WASHINGTON — The economy appears slightly healthier than many had feared it was a few weeks ago, raising hopes that it can end the year on an upward slope.
The outlook for the final six months of the year has improved from August, when many thought the economy was at growing risk of falling back into a recession. Most economists now expect modest growth for the rest of this year. Still, they caution that it's unlikely to be strong enough to significantly lower the unemployment rate, which has been stuck near 9 percent for more than two years. And a recession in Europe, which many now predict, could slow growth in 2012.

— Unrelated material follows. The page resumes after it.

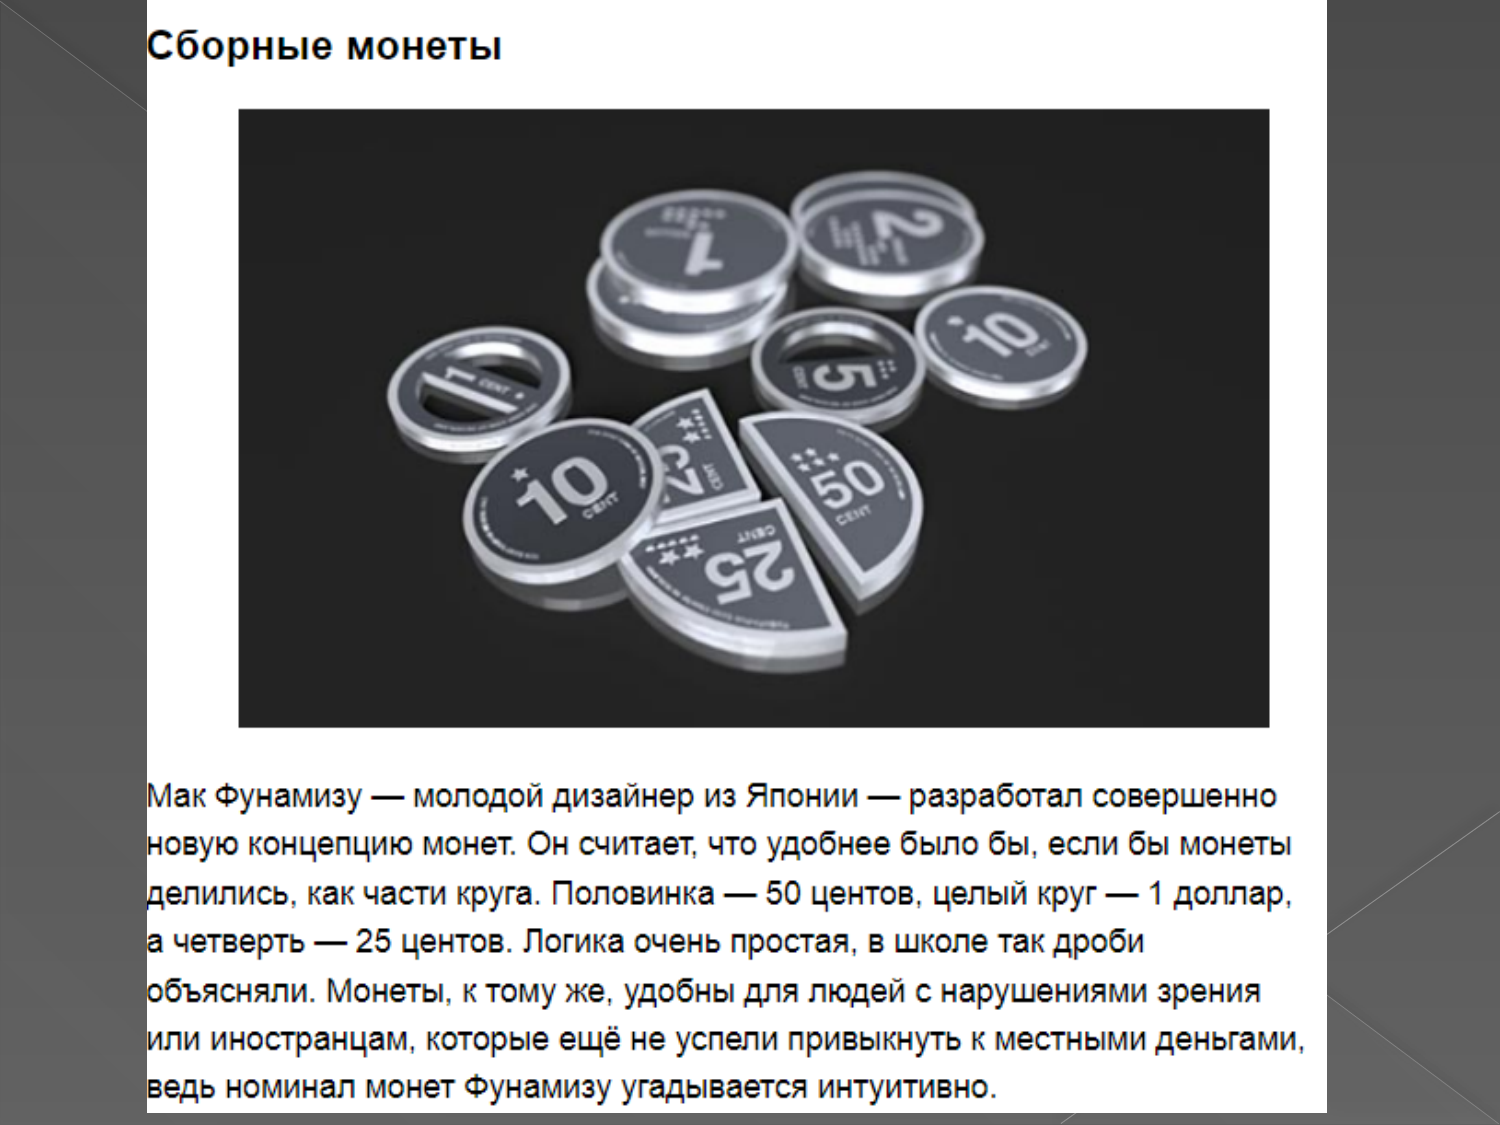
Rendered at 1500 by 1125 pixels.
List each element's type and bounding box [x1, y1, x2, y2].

Employers have added an average of only 72,000 jobs per month in the past five months. That's far below the 100,000 per month needed to keep up with population growth. And it's down from an average of 180,000 in the first four months of this year.
"A recession now looks a lot less likely, but economic growth is still going to be pretty weak," said Paul Ashworth, an economist at Capital Economics.
Reports Thursday were mostly positive:
• The average number of people applying for unemployment benefits each week over the past four weeks fell to 403,000, the Labor Department said. That's the lowest level for the four-week average since mid April. A month ago, it was 422,250.
• The Conference Board index of leading economic indicators rose 0.2 percent in September. It was the fifth consecutive gain for the index, although it was slightly weaker than increases in August and July.
Economists have been closely watching unemployment benefit applications since fears of another recession intensified over the summer. Layoffs and applications tend to rise at the start of recessions.
"This decline in initial claims signals the potential for an improvement in the pace of job creation in October relative to recent months," said John Ryding, an economist with RDQ Economics. "However, we are still waiting for that decisive move in claims below the 400,000 mark to send a stronger signal that payroll growth is running at a pace that will begin to make sustained inroads into unemployment."
Job growth is critical to a housing recovery, which many economists say could be years away. The number of Americans who bought previously occupied homes fell to a seasonally adjusted annual rate of 4.91 million homes, the National Association of Realtors said. The pace matches last year's sales figures, which were the worst since 1997.
Economists say home sales need to be closer to 6 million to be consistent with a healthy housing market. "This is a significant barrier to recovery," said Ian Shepherdson, chief U.S. economist for High Frequency Economics.
Home sales are tumbling, even though mortgage rates are at record lows. This week, the average rate on a 30-year mortgage ticked down to 4.11 percent. Just two weeks ago, it fell below 4 percent for the first time ever.